IT'S AN idyllic beach that wouldn't look out of place in a brochure for the Caribbean. Golden sands backed by luxuriantly-verdant forest run down to warm blue seas. The air is clear and baking enough for the most demanding of sunbathers and, best of all, there is not a building, or a person, in sight.
But this is not the West Indies or the Far East. This is Kent Beach on the coast of Sierra Leone, the West African country that tourism forgot.
Not for much longer.
Kent Beach - named by the British who ruled the former colony until 1961 - is expected to be at the forefront of a new tourism boom. And the battle for the spoils has just begun.
Villagers in nearby poor fishing communities are angry that senior Anglican church officials are attempting to annex the beach for their own use.
Concrete posts that will support a fence have already appeared on the access road and the suspicion is that a land-grab is taking place in advance of interest from foreign developers of exclusive resorts for wealthy western tourists.

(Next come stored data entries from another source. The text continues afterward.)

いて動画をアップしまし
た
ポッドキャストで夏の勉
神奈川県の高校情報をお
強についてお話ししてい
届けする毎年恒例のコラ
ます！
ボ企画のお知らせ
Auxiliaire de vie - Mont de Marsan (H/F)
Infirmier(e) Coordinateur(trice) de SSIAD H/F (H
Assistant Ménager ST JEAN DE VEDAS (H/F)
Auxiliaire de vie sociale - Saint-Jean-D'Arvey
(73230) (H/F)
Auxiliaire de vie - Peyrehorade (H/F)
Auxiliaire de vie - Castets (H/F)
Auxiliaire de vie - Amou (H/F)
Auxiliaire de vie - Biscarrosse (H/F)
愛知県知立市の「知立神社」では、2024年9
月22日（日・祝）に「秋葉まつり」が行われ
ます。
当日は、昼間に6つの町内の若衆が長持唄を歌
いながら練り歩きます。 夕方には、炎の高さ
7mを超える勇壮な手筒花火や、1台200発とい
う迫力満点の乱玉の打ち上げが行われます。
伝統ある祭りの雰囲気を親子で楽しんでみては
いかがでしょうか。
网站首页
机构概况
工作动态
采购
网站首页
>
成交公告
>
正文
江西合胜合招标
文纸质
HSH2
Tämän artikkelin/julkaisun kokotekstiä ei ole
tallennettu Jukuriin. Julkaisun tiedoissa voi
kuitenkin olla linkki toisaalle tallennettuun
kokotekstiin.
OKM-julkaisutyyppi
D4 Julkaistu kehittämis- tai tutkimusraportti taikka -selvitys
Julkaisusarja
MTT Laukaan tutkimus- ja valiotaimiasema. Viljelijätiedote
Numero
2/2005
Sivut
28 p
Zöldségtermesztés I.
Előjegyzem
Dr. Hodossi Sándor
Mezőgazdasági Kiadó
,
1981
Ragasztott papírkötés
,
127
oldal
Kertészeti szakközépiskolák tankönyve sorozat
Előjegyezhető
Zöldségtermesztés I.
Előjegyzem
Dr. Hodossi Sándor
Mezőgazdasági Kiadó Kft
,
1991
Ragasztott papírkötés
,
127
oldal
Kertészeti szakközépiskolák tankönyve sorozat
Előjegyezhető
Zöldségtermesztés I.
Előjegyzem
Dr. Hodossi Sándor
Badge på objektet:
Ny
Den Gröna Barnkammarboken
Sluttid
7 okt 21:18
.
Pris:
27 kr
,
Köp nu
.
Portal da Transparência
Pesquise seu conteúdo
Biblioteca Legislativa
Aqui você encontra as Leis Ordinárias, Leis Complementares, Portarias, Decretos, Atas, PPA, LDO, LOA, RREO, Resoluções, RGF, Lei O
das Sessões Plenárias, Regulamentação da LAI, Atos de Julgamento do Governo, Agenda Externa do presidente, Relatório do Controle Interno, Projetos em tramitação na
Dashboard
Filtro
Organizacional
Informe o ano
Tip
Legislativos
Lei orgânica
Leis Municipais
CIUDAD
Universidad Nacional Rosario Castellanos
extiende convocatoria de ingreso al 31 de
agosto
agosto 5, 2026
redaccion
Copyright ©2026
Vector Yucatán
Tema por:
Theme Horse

One prominent Sierra Leonean, who did not wish to be identified in a country still recovering from a bitter 10-year civil war, said villagers in the nearby fishing communities had claimed church officials had persuaded village elders that the church had always owned the beach and its surroundings.
"There is a lot of anger in the villages because they make their living from the beach and they are worried that they will no longer be able to go there," he said.
"One day the tourism industry will come and whoever owns the beach will benefit."
That Sierra Leone is about to be reinvented as one of global tourism's new hotspots is not in doubt. In the 1970s, following the handover by the British, who established the colony in the 18th-century to resettle freed slaves from the Americas, French entrepreneurs built a series of small resorts on the pristine string of white, black and golden sand beaches that stretch down the Freetown peninsular.